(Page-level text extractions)
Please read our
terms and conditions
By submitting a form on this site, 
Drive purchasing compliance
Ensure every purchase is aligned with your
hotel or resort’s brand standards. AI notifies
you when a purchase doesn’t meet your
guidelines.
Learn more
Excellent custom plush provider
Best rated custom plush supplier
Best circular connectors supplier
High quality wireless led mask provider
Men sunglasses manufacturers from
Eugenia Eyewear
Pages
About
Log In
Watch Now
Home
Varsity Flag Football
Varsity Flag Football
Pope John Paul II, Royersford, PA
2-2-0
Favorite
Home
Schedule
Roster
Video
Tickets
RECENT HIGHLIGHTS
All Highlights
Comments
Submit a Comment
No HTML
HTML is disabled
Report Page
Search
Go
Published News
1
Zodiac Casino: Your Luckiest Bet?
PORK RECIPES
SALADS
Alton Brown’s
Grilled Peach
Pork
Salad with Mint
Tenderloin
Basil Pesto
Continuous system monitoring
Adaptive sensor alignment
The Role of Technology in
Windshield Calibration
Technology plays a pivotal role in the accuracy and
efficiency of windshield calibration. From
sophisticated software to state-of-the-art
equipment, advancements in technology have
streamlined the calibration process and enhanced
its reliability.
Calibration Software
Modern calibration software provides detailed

● **EXERCISE INSTRUCTIONS**
Output each record above exactly, omitting nothing.

● **ANSWER BOX**
Please read our
terms and conditions
By submitting a form on this site, 
Drive purchasing compliance
Ensure every purchase is aligned with your
hotel or resort’s brand standards. AI notifies
you when a purchase doesn’t meet your
guidelines.
Learn more
Excellent custom plush provider
Best rated custom plush supplier
Best circular connectors supplier
High quality wireless led mask provider
Men sunglasses manufacturers from
Eugenia Eyewear
Pages
About
Log In
Watch Now
Home
Varsity Flag Football
Varsity Flag Football
Pope John Paul II, Royersford, PA
2-2-0
Favorite
Home
Schedule
Roster
Video
Tickets
RECENT HIGHLIGHTS
All Highlights
Comments
Submit a Comment
No HTML
HTML is disabled
Report Page
Search
Go
Published News
1
Zodiac Casino: Your Luckiest Bet?
PORK RECIPES
SALADS
Alton Brown’s
Grilled Peach
Pork
Salad with Mint
Tenderloin
Basil Pesto
Continuous system monitoring
Adaptive sensor alignment
The Role of Technology in
Windshield Calibration
Technology plays a pivotal role in the accuracy and
efficiency of windshield calibration. From
sophisticated software to state-of-the-art
equipment, advancements in technology have
streamlined the calibration process and enhanced
its reliability.
Calibration Software
Modern calibration software provides detailed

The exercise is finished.